### [Instructions]
1. According to the book review page, which year did David Simon spend observing Baltimore homicide detectives?
2. Echo the records from their very beginning down through the line containing "ees'4\f \tuplet 3/2", leaving the pictures out.

### [Document text]
____________
The Core Dump

A precious and unique snowflake

Posts tagged with ‘noir’

Review: Homicide

Posted 3 months, 3 weeks ago

David Simon is one of the creators of the fantastic HBO show The Wire. He wrote Homicide: A Year on the Killing Streets after spending 1988 observing three squads of Baltimore homicide detectives. Simon’s unprecedented access to the detectives as they go about their jobs resulted in a book so tight and well-written it’s sometimes hard to believe it’s not fiction.

Not only does Simon capture the lingo and banter of the detectives, but he also finds empathy and raw emotion in the most unlikely places.

As a bonus for fans of The Wire, one of the many classic scenes from that show, where the detectives use a photocopier as a fake polygraph machine, is straight from Homicide.

Even though now 20 years old, Homicide is a gripping read. It is hard to imagine that the business of murder has changed all that much in the intervening years.

Review: The Overlook

Posted 7 months, 1 week ago

Michael Connelly’s latest Harry Bosch novel, The Overlook, started as a serialized novel, and despite a serious reworking it’s less of a treat than we’re used to getting from Michael Connelly.

Apart from the length and somewhat shallow plot, the biggest problem with The Overlook is that Harry Bosch feels tired.

Not up to Connelly’s usual standards, but if you’re a Bosch fan, it’s better than nothing.


Related Core Dump reviews:

Chasing the Dime
Lost Light
The Narrows
The Closers
The Lincoln Lawyer
Echo Park

Review: Darkness, Take My Hand

Posted 7 months, 1 week ago

The follow-up to Dennis Lehane’s A Drink Before the War, Darkness, Take My Hand continues the story of Patrick Kenzie and Angela Gennaro and their shoestring PI agency. Like the previous novel, it is a dark tale of South Boston and the corrupt, nihilistic characters who inhabit its underworld.
____________
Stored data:
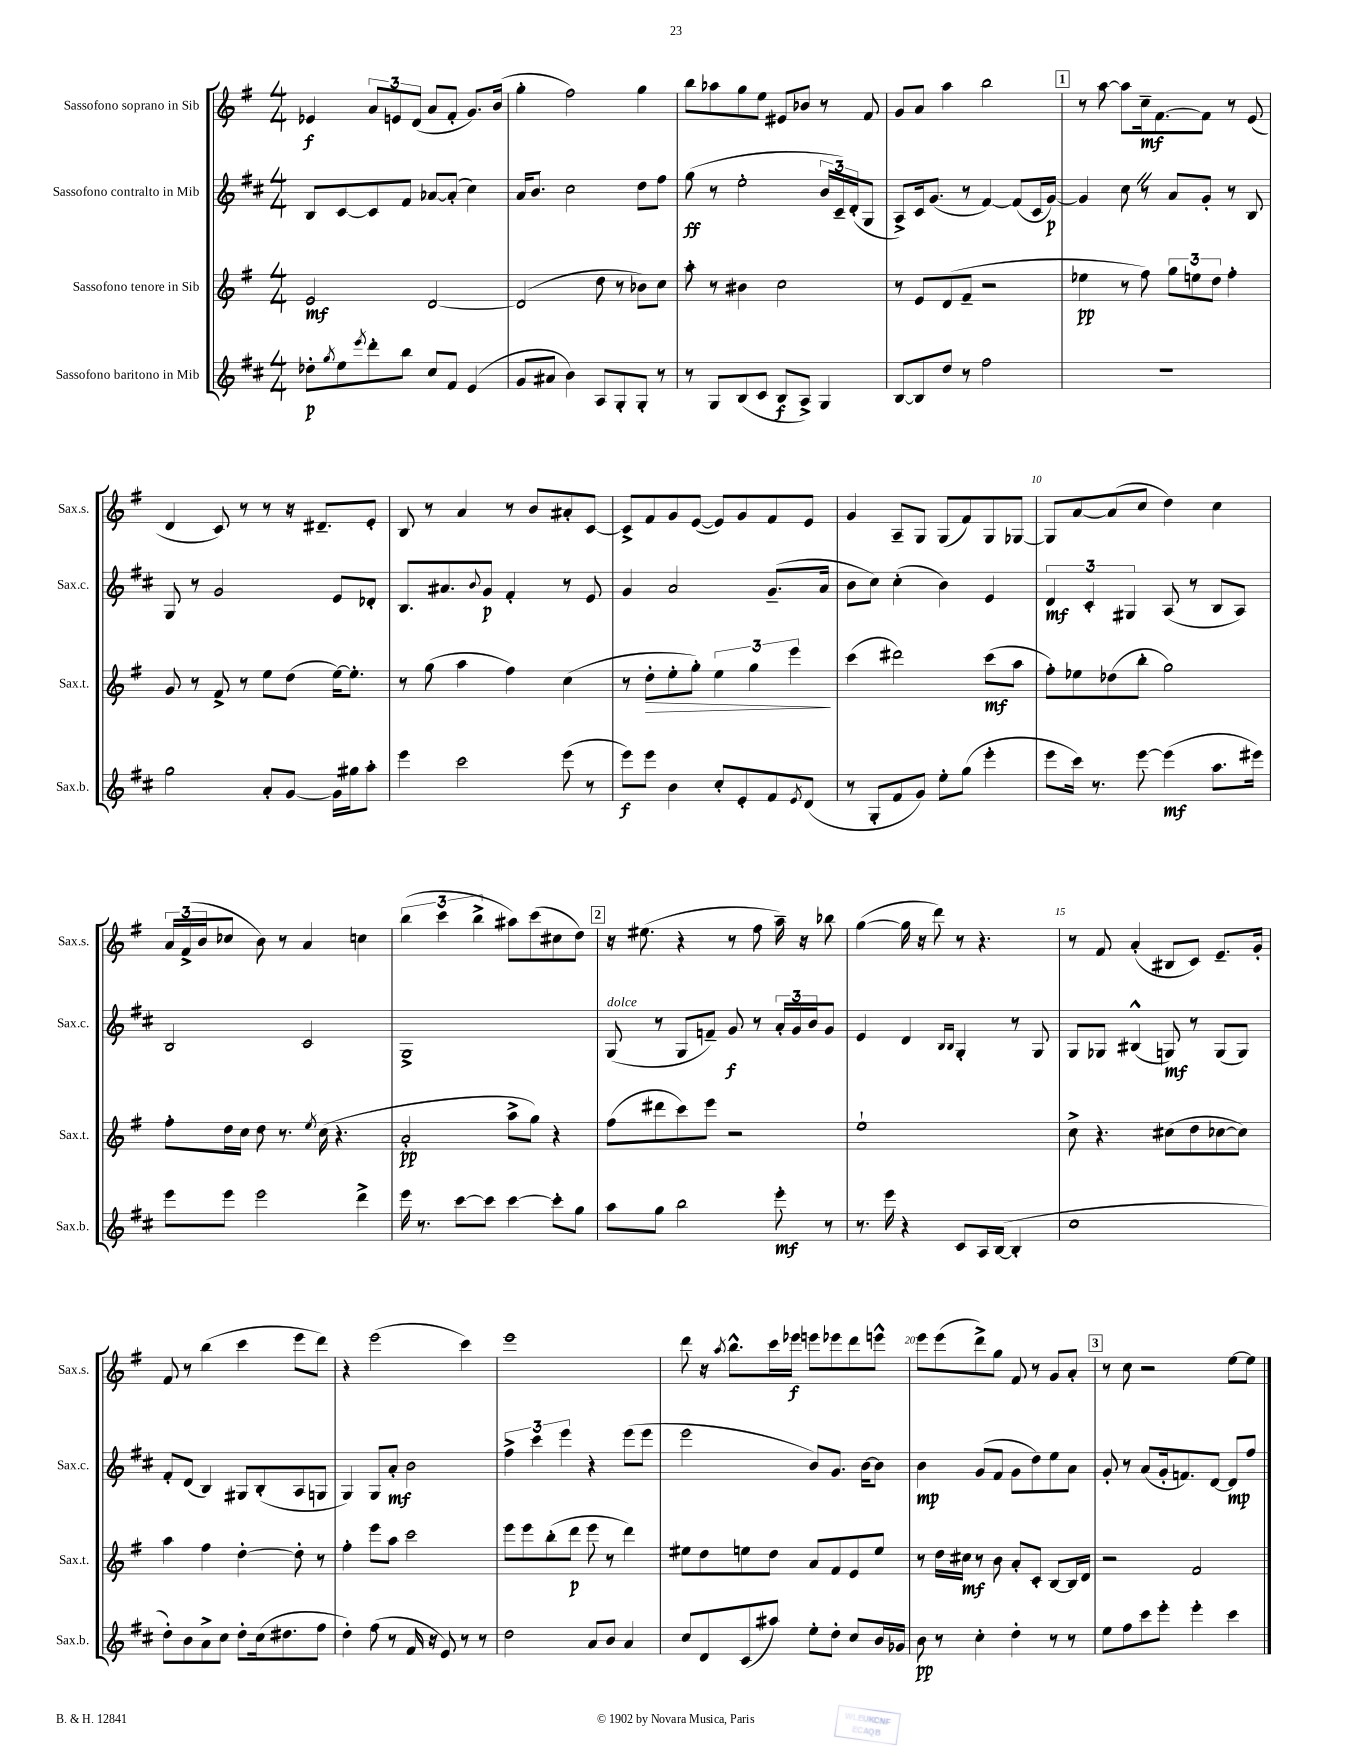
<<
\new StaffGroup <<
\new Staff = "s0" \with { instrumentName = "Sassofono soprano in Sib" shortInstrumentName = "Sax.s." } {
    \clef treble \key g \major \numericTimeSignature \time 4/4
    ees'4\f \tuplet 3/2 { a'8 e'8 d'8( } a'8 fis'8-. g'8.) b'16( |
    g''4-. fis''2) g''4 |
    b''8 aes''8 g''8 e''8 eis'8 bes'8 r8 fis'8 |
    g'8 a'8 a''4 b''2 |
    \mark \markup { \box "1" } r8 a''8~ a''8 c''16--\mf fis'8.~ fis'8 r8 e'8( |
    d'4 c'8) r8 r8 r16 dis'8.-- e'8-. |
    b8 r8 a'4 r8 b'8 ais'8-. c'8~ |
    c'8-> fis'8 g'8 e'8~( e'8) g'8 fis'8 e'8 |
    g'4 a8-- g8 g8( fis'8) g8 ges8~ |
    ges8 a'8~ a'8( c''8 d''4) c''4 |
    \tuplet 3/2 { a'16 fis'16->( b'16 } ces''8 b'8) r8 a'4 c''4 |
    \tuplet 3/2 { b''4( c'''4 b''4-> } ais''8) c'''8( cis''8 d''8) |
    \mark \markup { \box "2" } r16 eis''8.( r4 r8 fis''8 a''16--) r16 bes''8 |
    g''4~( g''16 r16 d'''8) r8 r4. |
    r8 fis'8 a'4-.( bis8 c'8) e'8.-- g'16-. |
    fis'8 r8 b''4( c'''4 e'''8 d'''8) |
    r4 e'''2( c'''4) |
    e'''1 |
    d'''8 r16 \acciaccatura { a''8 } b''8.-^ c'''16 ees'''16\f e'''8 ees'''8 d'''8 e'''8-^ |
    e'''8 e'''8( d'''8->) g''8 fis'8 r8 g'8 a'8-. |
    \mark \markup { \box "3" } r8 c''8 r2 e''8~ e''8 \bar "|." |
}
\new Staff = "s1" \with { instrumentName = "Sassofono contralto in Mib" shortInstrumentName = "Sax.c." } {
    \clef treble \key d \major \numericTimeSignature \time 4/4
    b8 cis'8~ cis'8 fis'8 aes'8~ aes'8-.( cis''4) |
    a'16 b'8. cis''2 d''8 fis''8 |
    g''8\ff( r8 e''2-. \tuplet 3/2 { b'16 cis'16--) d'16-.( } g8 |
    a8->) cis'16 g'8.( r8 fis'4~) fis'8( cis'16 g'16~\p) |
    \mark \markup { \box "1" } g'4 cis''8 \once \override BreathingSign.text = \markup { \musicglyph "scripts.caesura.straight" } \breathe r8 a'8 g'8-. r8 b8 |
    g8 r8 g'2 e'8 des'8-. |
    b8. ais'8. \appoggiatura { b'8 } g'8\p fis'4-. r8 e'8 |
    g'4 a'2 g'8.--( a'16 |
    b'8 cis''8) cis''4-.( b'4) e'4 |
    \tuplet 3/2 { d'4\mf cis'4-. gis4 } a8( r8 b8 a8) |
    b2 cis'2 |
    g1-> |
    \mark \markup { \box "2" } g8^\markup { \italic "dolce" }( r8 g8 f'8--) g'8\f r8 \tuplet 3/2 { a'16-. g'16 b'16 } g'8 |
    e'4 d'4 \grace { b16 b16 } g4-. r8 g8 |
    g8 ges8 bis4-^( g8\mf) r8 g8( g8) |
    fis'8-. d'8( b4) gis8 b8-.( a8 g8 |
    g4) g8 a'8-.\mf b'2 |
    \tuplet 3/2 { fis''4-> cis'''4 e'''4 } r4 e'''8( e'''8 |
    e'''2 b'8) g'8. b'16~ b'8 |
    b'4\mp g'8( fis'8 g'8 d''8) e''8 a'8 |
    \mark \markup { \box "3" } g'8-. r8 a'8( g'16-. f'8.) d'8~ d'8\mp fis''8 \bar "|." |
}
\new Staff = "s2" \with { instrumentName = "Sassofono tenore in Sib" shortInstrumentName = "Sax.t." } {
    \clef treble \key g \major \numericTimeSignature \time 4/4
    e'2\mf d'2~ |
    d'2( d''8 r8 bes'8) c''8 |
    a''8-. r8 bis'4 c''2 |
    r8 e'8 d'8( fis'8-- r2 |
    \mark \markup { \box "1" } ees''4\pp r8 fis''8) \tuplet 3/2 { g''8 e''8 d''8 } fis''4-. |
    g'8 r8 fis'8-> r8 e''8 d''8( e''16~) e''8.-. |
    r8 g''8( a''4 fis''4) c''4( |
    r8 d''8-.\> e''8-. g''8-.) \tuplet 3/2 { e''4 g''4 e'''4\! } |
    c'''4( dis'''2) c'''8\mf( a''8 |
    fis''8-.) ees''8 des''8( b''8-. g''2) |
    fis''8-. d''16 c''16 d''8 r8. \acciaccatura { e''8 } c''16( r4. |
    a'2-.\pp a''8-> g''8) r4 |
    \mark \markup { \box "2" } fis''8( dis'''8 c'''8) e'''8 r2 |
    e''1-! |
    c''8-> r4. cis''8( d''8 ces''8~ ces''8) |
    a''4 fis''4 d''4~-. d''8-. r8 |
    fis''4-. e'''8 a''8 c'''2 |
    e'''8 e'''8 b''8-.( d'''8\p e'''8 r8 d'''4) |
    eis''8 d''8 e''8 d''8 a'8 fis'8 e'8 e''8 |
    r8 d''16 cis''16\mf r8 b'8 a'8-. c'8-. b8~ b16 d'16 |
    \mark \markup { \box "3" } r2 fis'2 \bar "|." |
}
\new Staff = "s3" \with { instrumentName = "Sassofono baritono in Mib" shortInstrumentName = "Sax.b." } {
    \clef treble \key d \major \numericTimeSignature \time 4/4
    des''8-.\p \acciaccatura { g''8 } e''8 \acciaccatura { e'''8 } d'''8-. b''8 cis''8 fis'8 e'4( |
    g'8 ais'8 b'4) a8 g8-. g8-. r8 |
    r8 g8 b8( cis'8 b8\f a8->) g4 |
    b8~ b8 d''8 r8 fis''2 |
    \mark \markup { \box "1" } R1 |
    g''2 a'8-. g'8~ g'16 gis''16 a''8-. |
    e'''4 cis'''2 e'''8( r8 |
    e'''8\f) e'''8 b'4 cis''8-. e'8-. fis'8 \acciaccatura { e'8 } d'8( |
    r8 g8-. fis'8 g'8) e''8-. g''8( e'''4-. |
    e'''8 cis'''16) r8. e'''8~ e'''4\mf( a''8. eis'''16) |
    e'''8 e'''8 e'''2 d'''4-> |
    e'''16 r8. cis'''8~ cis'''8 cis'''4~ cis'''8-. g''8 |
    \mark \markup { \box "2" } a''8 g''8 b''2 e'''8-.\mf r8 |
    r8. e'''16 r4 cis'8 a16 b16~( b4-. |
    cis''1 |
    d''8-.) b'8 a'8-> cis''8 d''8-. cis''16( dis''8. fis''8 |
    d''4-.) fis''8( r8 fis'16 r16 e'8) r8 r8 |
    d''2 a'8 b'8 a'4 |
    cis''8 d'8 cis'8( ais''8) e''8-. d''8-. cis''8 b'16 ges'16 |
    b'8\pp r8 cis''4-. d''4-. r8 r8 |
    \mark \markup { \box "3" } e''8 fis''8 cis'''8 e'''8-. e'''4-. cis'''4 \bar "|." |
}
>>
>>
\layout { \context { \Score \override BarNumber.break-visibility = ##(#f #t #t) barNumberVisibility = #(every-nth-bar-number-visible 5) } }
____________
### [Expected results]
1. 1988

2.
<<
\new StaffGroup <<
\new Staff = "s0" \with { instrumentName = "Sassofono soprano in Sib" shortInstrumentName = "Sax.s." } {
    \clef treble \key g \major \numericTimeSignature \time 4/4
    ees'4\f \tuplet 3/2 { a'8 e'8 d'8( } a'8 fis'8-. g'8.) b'16( |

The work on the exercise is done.